• [AIM]:
Reproduce the passage of the identity theft text between "Such large-scale thefts" and "fraud each year.", inclusive.

• [PAGE EXTRACT]:
▬▬▬▬▬▬▬▬▬▬

Such large-scale thefts represent one high-profile part of “the hacker market” that a RAND Corporation report describes as “...once a varied landscape of discrete, ad hoc networks of individuals initially motivated by little more than ego and notoriety – has emerged as a playground of financially driven, highly organized, and sophisticated groups”. In other words, there is money in stealing your personal information, and there is a global marketplace dedicated to facilitating and exploiting that theft.

The costs to Australians of identity fraud – of which this kind of systematic, industrial computer crime makes up a substantial part – are significant. An Australian Institute of Criminology study indicates that roughly 5% of Australians suffer financial loss due to identity fraud each year.

Like any crime, blame ultimately lies with those who attack systems for money. But given the profits to be made and the global nature of the problem, it is naive to imagine that moral suasion or international law enforcement will substantially reduce the threat to data stored on the computers of companies large and small. So why aren’t companies more effectively protecting their customers’ data from hackers?

▬▬▬▬▬▬▬▬▬▬

• [SUPPLIED INFORMATION]:
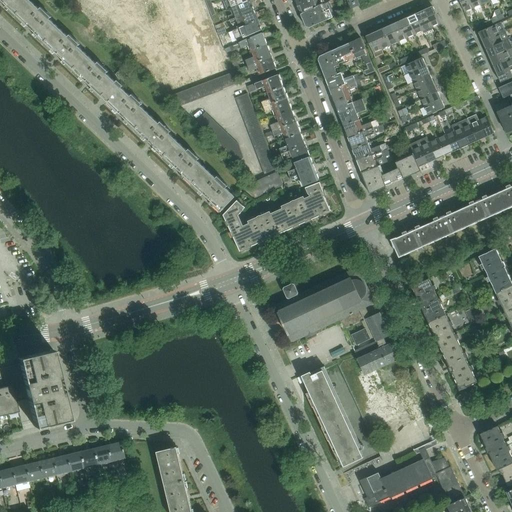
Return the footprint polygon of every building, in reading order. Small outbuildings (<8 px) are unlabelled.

▬▬▬▬▬▬▬▬▬▬

• [ANSWER TO THIS TASK]:
Such large-scale thefts represent one high-profile part of “the hacker market” that a RAND Corporation report describes as “...once a varied landscape of discrete, ad hoc networks of individuals initially motivated by little more than ego and notoriety – has emerged as a playground of financially driven, highly organized, and sophisticated groups”. In other words, there is money in stealing your personal information, and there is a global marketplace dedicated to facilitating and exploiting that theft.

The costs to Australians of identity fraud – of which this kind of systematic, industrial computer crime makes up a substantial part – are significant. An Australian Institute of Criminology study indicates that roughly 5% of Australians suffer financial loss due to identity fraud each year.